To do> Repeat precisely the span of lines below that opens with the line containing "Jody Lynn [7414]" and closes with the line containing "[7478] Steddom and", both included.
** Material shown follows **
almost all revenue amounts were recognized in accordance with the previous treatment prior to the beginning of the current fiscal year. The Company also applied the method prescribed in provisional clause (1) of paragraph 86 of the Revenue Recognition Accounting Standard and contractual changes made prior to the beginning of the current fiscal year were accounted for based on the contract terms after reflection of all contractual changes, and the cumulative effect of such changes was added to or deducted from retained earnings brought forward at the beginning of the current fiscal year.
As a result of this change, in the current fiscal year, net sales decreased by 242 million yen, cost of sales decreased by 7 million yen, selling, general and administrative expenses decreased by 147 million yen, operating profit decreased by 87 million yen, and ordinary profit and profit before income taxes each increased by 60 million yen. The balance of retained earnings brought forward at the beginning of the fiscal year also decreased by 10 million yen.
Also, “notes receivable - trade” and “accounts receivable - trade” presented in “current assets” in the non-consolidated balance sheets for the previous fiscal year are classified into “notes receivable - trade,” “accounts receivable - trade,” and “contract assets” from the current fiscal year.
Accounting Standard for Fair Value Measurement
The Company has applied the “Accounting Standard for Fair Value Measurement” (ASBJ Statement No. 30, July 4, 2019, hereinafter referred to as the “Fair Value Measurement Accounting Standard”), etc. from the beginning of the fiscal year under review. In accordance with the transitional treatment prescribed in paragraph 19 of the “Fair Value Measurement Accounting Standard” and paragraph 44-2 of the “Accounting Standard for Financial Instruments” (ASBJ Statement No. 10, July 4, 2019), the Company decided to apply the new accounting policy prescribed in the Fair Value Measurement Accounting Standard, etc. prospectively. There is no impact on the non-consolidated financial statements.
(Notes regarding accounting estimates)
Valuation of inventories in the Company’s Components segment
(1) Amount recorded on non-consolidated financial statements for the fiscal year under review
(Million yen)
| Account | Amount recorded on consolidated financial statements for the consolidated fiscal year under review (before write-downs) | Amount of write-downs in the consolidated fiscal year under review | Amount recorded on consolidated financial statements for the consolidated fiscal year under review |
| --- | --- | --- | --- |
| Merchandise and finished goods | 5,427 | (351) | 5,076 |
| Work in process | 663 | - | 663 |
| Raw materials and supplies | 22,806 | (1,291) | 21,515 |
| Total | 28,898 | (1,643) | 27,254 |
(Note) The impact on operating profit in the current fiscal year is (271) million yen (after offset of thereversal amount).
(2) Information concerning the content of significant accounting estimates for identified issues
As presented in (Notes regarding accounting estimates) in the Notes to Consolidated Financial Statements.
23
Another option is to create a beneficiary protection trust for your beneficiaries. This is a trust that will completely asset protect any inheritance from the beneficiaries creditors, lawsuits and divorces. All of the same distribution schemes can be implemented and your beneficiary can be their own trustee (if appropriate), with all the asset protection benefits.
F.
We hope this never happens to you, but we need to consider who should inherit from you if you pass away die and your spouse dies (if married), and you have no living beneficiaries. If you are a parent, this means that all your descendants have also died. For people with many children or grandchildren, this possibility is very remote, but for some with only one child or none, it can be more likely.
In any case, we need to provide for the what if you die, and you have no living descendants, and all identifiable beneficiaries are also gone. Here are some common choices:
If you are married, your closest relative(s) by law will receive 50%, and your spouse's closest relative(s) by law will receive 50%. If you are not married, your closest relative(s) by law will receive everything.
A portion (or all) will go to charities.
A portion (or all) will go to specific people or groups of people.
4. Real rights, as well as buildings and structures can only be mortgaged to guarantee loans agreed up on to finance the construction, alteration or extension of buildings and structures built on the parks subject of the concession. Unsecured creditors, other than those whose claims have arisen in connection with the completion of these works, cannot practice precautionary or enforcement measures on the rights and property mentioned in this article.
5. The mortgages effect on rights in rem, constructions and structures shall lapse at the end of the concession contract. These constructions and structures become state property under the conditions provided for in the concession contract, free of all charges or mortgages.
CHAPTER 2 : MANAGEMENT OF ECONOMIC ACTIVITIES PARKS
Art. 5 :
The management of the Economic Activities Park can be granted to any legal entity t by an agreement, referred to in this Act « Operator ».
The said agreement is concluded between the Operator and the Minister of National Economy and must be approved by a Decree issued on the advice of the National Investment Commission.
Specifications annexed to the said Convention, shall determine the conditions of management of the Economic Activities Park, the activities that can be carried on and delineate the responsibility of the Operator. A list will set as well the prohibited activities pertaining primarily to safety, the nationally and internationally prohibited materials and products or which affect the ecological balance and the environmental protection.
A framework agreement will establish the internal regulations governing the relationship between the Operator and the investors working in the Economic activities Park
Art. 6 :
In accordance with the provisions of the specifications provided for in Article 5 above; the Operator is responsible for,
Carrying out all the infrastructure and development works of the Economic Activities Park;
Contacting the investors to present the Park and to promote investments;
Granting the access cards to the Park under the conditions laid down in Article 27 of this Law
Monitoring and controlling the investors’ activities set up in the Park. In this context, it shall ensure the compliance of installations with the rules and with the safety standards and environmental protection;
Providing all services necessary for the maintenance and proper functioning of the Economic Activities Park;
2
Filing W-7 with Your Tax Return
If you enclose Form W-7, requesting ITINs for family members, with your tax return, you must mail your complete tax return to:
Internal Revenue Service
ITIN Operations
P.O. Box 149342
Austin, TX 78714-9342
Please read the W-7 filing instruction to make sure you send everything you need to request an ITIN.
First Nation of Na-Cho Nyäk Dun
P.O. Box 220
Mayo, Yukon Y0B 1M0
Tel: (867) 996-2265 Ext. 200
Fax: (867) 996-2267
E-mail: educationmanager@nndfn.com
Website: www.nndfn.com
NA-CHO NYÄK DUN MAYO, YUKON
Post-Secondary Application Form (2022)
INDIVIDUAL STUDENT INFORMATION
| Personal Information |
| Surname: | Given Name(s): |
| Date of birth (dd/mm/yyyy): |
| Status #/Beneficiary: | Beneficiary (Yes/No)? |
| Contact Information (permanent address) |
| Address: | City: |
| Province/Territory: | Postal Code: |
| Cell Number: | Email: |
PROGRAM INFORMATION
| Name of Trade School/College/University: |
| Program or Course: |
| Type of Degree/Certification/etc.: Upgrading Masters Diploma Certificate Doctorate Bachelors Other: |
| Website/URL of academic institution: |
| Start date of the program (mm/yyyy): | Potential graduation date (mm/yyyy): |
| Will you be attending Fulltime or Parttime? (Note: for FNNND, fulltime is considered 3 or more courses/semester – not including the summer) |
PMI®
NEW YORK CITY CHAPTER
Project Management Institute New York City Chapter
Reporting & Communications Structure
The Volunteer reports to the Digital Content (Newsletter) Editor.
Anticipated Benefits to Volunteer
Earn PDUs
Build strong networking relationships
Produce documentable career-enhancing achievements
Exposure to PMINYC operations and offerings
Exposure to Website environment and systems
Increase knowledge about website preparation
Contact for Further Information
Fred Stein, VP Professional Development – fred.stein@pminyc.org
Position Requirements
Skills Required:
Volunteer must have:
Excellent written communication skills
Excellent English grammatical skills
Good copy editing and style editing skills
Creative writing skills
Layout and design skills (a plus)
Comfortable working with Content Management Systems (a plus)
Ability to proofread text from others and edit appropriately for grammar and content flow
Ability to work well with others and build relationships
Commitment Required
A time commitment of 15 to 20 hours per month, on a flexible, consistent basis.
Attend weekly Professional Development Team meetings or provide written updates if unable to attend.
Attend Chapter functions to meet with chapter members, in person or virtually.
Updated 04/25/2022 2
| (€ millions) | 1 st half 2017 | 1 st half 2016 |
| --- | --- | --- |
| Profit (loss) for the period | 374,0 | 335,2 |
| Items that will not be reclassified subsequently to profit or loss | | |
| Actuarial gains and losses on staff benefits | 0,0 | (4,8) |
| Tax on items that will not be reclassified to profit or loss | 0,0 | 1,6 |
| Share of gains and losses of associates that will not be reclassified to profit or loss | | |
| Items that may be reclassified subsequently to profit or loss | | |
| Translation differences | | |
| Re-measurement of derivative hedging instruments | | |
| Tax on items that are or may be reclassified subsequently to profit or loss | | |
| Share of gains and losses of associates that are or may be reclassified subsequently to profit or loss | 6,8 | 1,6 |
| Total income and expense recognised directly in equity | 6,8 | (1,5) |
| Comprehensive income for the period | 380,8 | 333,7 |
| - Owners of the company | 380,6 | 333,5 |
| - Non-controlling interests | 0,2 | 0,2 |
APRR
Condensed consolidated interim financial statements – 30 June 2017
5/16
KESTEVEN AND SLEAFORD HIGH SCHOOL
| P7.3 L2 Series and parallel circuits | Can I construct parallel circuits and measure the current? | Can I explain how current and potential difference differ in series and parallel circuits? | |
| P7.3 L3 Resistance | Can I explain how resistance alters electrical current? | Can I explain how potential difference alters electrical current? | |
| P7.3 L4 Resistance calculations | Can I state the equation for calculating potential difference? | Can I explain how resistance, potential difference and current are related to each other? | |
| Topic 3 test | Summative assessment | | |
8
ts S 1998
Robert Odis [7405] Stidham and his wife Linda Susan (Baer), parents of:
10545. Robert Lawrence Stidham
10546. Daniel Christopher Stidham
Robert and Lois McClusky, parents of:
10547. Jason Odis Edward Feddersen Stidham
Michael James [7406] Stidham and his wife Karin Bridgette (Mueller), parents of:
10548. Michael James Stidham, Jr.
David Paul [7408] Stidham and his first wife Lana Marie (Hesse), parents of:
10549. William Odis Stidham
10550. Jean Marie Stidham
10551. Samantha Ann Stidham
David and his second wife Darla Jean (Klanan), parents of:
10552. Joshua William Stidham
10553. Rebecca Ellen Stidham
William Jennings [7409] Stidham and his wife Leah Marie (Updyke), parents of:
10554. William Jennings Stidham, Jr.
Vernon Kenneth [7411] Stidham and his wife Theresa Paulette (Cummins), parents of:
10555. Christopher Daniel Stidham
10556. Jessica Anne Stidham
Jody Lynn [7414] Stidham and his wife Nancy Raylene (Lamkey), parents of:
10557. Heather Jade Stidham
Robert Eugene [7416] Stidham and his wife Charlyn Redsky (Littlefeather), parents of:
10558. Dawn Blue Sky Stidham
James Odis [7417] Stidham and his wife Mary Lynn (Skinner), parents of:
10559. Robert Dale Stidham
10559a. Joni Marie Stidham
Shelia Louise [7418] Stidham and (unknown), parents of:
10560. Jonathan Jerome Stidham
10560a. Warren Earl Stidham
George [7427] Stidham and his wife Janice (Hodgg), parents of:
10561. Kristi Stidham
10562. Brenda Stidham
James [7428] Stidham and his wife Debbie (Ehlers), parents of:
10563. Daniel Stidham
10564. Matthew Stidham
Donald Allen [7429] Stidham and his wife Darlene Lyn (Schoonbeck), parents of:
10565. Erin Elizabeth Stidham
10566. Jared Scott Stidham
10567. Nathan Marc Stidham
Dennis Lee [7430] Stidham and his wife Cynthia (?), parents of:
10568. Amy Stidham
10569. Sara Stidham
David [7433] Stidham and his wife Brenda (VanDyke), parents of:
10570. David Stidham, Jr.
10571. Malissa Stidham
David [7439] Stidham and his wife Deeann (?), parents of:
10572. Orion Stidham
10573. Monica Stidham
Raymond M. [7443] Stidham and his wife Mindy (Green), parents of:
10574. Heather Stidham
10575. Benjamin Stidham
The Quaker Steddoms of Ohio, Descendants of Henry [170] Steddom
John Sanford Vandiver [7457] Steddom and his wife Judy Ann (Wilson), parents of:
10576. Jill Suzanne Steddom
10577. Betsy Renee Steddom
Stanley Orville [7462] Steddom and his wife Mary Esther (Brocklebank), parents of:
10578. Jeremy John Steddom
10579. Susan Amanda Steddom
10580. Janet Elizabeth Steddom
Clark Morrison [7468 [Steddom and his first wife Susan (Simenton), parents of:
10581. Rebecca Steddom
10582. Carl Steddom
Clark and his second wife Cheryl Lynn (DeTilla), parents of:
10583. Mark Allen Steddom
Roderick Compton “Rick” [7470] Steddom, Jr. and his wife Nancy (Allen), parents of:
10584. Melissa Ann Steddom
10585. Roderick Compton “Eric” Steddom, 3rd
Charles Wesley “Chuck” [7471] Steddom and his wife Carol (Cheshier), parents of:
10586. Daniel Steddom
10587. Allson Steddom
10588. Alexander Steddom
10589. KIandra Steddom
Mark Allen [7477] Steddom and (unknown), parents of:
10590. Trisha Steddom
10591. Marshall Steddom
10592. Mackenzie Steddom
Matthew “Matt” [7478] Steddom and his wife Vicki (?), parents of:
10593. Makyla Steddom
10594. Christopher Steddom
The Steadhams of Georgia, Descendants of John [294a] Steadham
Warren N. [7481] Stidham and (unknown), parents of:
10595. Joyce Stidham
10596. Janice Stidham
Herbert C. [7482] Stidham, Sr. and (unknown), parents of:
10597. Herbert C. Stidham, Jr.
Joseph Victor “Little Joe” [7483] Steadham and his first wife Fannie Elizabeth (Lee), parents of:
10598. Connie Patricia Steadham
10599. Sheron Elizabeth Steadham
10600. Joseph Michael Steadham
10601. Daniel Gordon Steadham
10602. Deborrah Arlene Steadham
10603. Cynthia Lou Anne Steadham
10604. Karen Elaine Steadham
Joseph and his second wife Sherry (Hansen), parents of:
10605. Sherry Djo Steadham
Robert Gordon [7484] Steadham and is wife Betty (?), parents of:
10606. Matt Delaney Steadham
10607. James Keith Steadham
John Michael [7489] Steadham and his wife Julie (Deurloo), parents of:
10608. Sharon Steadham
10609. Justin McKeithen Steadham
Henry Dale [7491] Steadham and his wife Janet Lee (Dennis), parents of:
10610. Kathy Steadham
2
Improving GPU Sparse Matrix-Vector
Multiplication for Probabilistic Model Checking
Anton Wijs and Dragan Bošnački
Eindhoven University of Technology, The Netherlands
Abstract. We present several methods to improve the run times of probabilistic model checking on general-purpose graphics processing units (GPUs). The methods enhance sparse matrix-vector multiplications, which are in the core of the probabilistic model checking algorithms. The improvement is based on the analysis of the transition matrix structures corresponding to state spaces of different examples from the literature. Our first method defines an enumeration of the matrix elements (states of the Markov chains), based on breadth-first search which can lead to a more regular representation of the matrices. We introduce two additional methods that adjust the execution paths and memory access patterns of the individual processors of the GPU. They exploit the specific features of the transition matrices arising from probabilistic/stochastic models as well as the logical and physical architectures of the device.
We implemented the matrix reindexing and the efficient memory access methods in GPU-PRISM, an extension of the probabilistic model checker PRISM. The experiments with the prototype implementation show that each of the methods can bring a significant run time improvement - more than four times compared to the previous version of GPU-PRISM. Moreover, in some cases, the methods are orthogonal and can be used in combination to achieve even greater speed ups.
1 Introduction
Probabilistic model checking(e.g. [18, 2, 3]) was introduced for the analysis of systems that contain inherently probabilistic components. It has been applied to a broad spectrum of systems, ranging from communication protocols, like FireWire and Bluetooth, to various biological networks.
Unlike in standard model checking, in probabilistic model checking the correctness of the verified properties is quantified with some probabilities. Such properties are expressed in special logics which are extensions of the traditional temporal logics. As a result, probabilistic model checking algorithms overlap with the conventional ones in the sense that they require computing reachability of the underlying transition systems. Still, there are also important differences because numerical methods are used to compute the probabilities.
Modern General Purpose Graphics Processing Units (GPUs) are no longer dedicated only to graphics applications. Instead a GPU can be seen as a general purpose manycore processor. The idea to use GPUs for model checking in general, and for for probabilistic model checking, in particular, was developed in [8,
** End of Material shown **
Reply to the exercise>
Jody Lynn [7414] Stidham and his wife Nancy Raylene (Lamkey), parents of:
10557. Heather Jade Stidham
Robert Eugene [7416] Stidham and his wife Charlyn Redsky (Littlefeather), parents of:
10558. Dawn Blue Sky Stidham
James Odis [7417] Stidham and his wife Mary Lynn (Skinner), parents of:
10559. Robert Dale Stidham
10559a. Joni Marie Stidham
Shelia Louise [7418] Stidham and (unknown), parents of:
10560. Jonathan Jerome Stidham
10560a. Warren Earl Stidham
George [7427] Stidham and his wife Janice (Hodgg), parents of:
10561. Kristi Stidham
10562. Brenda Stidham
James [7428] Stidham and his wife Debbie (Ehlers), parents of:
10563. Daniel Stidham
10564. Matthew Stidham
Donald Allen [7429] Stidham and his wife Darlene Lyn (Schoonbeck), parents of:
10565. Erin Elizabeth Stidham
10566. Jared Scott Stidham
10567. Nathan Marc Stidham
Dennis Lee [7430] Stidham and his wife Cynthia (?), parents of:
10568. Amy Stidham
10569. Sara Stidham
David [7433] Stidham and his wife Brenda (VanDyke), parents of:
10570. David Stidham, Jr.
10571. Malissa Stidham
David [7439] Stidham and his wife Deeann (?), parents of:
10572. Orion Stidham
10573. Monica Stidham
Raymond M. [7443] Stidham and his wife Mindy (Green), parents of:
10574. Heather Stidham
10575. Benjamin Stidham
The Quaker Steddoms of Ohio, Descendants of Henry [170] Steddom
John Sanford Vandiver [7457] Steddom and his wife Judy Ann (Wilson), parents of:
10576. Jill Suzanne Steddom
10577. Betsy Renee Steddom
Stanley Orville [7462] Steddom and his wife Mary Esther (Brocklebank), parents of:
10578. Jeremy John Steddom
10579. Susan Amanda Steddom
10580. Janet Elizabeth Steddom
Clark Morrison [7468 [Steddom and his first wife Susan (Simenton), parents of:
10581. Rebecca Steddom
10582. Carl Steddom
Clark and his second wife Cheryl Lynn (DeTilla), parents of:
10583. Mark Allen Steddom
Roderick Compton “Rick” [7470] Steddom, Jr. and his wife Nancy (Allen), parents of:
10584. Melissa Ann Steddom
10585. Roderick Compton “Eric” Steddom, 3rd
Charles Wesley “Chuck” [7471] Steddom and his wife Carol (Cheshier), parents of:
10586. Daniel Steddom
10587. Allson Steddom
10588. Alexander Steddom
10589. KIandra Steddom
Mark Allen [7477] Steddom and (unknown), parents of:
10590. Trisha Steddom
10591. Marshall Steddom
10592. Mackenzie Steddom
Matthew “Matt” [7478] Steddom and his wife Vicki (?), parents of:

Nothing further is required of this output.